### EXERCISE DESCRIPTION:
Answer these questions from the blog posts about J:
1. How many 5th-grade girls from each school go on to take the higher-level test?
2. How many months apart are the two children in age?
3. What profession do the grandparents have?

Showing posts with label J. Show all posts
Showing posts with label J. Show all posts

Wednesday, February 16, 2011

Are you smarter than MY 5th grader?

Warning: Bragging Post (Ayin Hara not welcome here)


You've been warned: it's a bragging post from one proud Momma.  First off, I do have to admit that the whole story will be peppered with "Immigrant Parent" moments. And you'll be sure to spot them.


So, daughter J came home from school today eager to share her good news. She took some kind of statewide? neighborhood wide? (not really sure as to the details, I'm just an "IP") standardized test a few days ago, based mostly on math and logic questions. An official woman was there administering the test, and when J went to hand hers in, the woman told her that since she is an Olah Chadasha (bottom of the food chain new immigrant), they would not be able to "count" her test. 


I had heard none of this until today. Today the same government official? ("IP") showed up to hand back the tests. 5 girls in 5th grade in each school will go on to take a higher level test against other 5th graders nationwide. And the girl with the highest 5th grade score? None other than my immigrant daughter, thank you very much. Ha! 


I'd take a guess to say they are counting that test now...

Wednesday, February 2, 2011

Go figure

Just sat down today to make some serious calculations. Calculations of the likes that the last time I gave them any thought was exactly 11 years ago.

Around this time 11 years ago we were anxiously anticipating the birth of our second child. We had been blessed less than a year before with our first born son A, and didn't know if we were having a boy or a girl this time around. We would sit alone (two babies ourselves!) after A was down for the night and wonder, is this a boy or a girl? Will we have two boys who are 10 months apart and best friends, or a boy and a girl to complete our perfect little family? Then we started really thinking...well...if it is a girl, since they will be only 10 months apart, we'll have a BAT mitzva before a BAR mitzva! How weird would that be?!

Actually, pretty weird. And in ACTUALITY, very weird.

Fast forward to 2011. KA"H my "baby" boy is almost 12, and my "baby" girl is 11. (That's another trick you pick up over the years with kids that are 10  months apart. For the overlapping two months we say, "Oh! She's 11, and he's almost 12!" As we nudge him encouragingly with extra perky exclamation points in our voices. I can't tell you how much pre-teen mortification this saves. Or so we tell ourselves.)

So, we sat down to just look at the calendar. I know it's early, but we just figured it would be a safe bet to take a look, primarily because J has been asking me 3x a week what her Bat Mitzva will be, where her Bat Mitzva will be, and most importantly, who will play the music?? OH, and because when you have grandparents who are tax accountants, anything in the April/Pesach time of year needs planning equal to getting a space ship to take off.

### RECORDS SHOWN:

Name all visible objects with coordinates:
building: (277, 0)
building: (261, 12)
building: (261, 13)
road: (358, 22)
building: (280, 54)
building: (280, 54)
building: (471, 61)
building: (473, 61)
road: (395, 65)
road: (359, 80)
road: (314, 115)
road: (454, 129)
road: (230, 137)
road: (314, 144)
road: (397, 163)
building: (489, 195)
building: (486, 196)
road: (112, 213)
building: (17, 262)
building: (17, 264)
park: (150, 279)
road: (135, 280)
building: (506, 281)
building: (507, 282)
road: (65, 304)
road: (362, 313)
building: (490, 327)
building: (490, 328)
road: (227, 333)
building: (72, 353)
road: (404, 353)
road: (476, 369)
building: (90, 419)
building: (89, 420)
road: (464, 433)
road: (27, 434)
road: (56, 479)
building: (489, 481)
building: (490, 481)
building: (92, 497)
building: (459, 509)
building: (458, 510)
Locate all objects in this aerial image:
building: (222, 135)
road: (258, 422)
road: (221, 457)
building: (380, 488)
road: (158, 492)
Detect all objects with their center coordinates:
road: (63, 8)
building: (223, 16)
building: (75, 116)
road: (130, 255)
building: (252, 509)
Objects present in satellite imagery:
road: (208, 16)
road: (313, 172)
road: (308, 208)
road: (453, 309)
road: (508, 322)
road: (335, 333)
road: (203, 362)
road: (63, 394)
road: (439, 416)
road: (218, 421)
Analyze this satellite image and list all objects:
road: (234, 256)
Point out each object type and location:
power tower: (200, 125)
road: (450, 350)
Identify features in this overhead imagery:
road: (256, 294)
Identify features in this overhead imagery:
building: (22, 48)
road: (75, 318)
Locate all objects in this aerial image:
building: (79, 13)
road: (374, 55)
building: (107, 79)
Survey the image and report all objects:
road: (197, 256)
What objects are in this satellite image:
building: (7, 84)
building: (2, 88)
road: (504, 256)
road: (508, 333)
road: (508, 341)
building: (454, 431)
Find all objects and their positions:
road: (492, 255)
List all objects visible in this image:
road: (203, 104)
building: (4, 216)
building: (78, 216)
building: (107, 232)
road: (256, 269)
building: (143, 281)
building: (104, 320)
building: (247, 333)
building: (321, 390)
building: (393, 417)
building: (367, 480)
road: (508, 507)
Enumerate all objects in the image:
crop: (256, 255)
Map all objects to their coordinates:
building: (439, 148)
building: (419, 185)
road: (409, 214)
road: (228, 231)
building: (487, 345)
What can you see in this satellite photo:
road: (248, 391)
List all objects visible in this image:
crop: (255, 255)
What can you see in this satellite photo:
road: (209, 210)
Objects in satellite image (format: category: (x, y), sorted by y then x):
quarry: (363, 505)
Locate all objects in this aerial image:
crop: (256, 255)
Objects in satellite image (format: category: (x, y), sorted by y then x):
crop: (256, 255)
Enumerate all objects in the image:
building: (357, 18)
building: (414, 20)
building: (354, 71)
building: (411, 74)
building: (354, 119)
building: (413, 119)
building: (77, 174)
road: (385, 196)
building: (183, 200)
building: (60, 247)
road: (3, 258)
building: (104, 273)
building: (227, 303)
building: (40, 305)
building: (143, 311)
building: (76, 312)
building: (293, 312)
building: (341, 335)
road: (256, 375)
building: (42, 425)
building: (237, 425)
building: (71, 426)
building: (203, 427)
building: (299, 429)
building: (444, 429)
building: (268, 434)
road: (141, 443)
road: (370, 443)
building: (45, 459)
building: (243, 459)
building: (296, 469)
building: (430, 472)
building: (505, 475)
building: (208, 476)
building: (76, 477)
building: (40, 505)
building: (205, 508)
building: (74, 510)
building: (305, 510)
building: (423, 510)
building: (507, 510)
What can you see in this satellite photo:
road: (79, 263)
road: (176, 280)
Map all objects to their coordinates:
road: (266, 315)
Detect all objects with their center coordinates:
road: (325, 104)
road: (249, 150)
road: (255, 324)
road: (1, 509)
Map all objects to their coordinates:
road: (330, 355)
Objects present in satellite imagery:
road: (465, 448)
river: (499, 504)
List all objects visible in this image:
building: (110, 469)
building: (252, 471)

### SOLUTION TO THE EXERCISE:
1. Five
2. Ten months
3. Tax accountants